Moreover, Dr. Pignone disagreed with the Task Force describing the level of evidence for aspirin and colon cancer outcomes “to be insufficient to very low strength.” While that might be true in the context of the prevention studies assessed by the Task Force, Dr. Pignone said, the totality of aspirin-colorectal cancer research, including its use in individuals at higher risk or with a history of polyps, paints a different picture. “I think it's very hard-pressed to believe that aspirin doesn't have a beneficial effect on colorectal cancer incidence over extended periods of time,” he said.

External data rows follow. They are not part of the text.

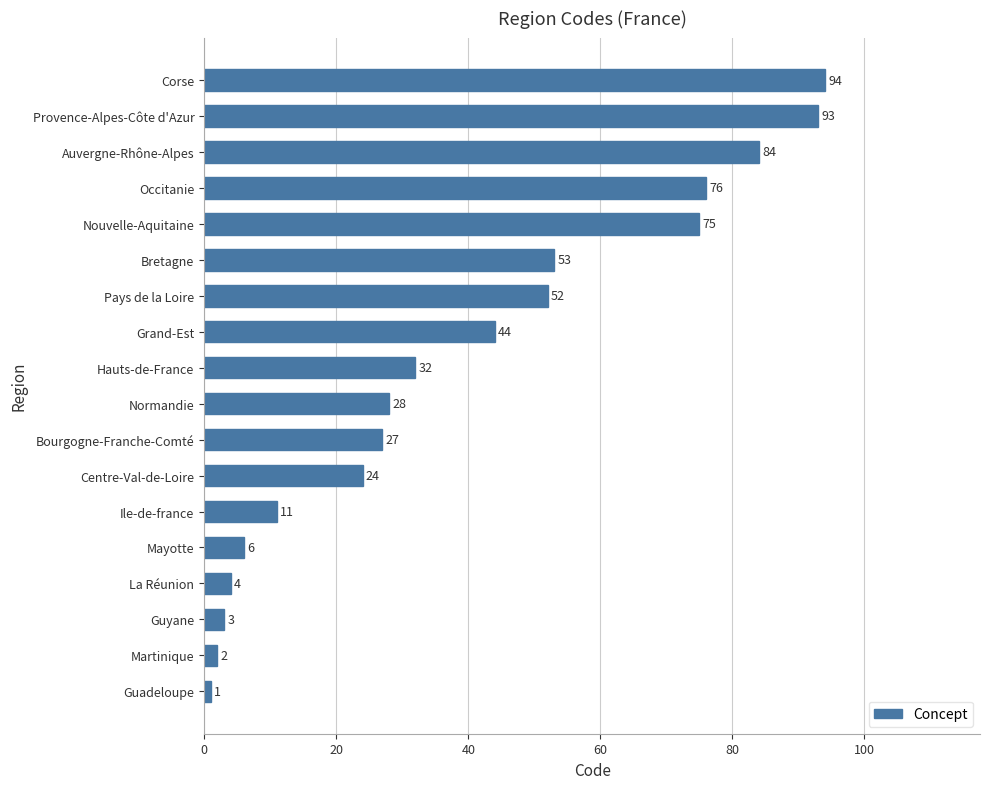

List the labels in order of value, smallest first.

Guadeloupe, Martinique, Guyane, La Réunion, Mayotte, Ile-de-france, Centre-Val-de-Loire, Bourgogne-Franche-Comté, Normandie, Hauts-de-France, Grand-Est, Pays de la Loire, Bretagne, Nouvelle-Aquitaine, Occitanie, Auvergne-Rhône-Alpes, Provence-Alpes-Côte d'Azur, Corse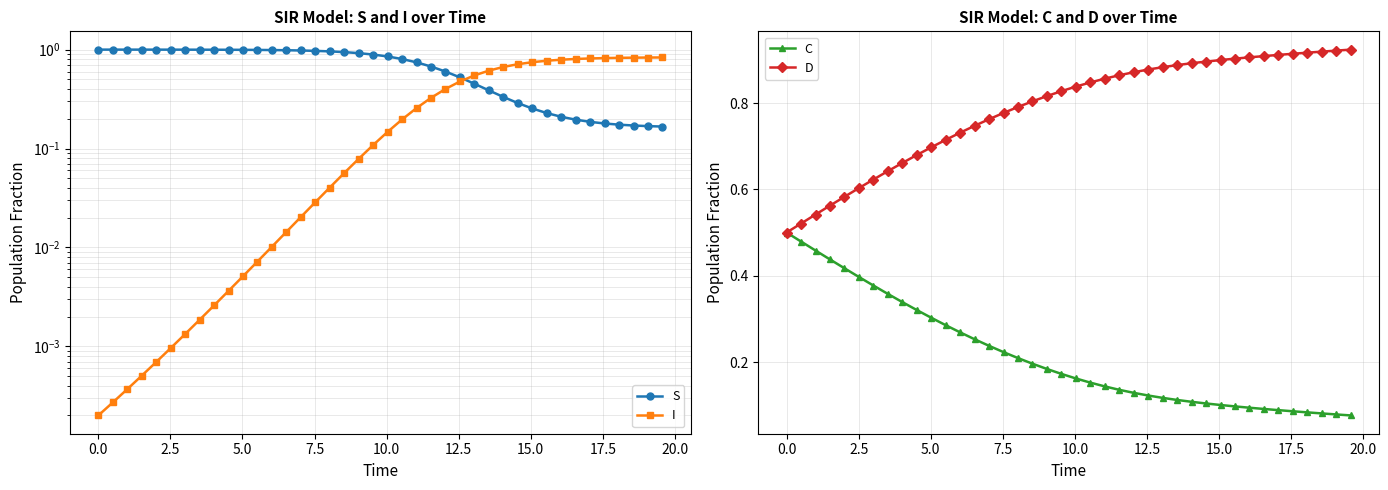

True or false: I has more than 0 points higher than both neighbors.

False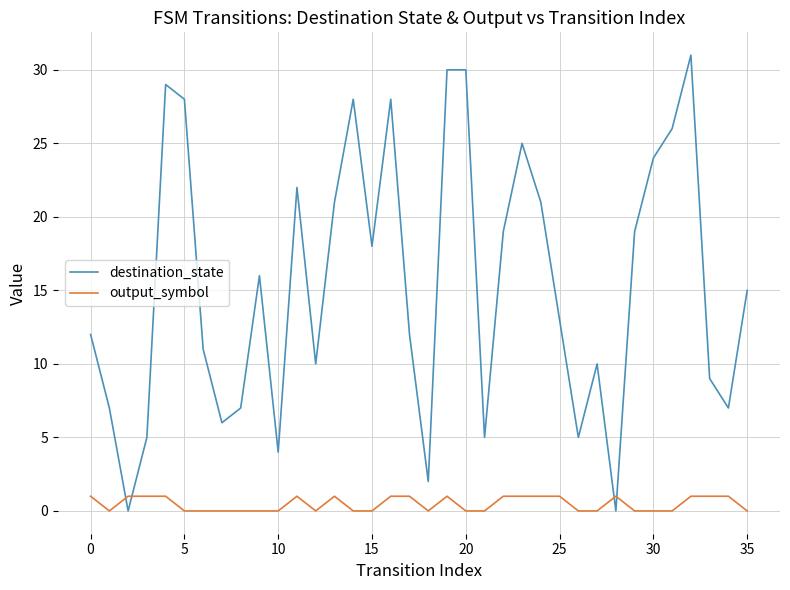

Rank the series by their average value, from highest to lowest.

destination_state, output_symbol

Dr. Pignone noted, however, that he would treat a patient's elevated blood pressure or cholesterol levels first before considering aspirin as an option. Dr. DeWalt also pursues that multitiered prescribing approach. But first on his primary cardiovascular prevention list is to check in with his patients who smoke to see if they are ready to try to quit.

If they are, Dr. DeWalt will discuss prescription medications as well as nicotine patches and other over-the-counter options, along with providing resources such as the quitline 1-800-QUIT-NOW. Most patients opt to try bupropion or varenicline, he said. “If a patient is ready to have that conversation to work on smoking, then I see that as a really good use of my time with them.”

When discussing behavioral changes, Dr. DeWalt doesn't necessarily talk up their cardiovascular benefits if he feels like other approaches might resonate more. For example, he reminds his patients that more exercise now will boost their chances of being mobile and energetic later in life.

“I say, ‘When you lose muscle mass as an elderly person, or anywhere past middle age, it's really hard to get it back,’” he said. “And they're nodding. They know.”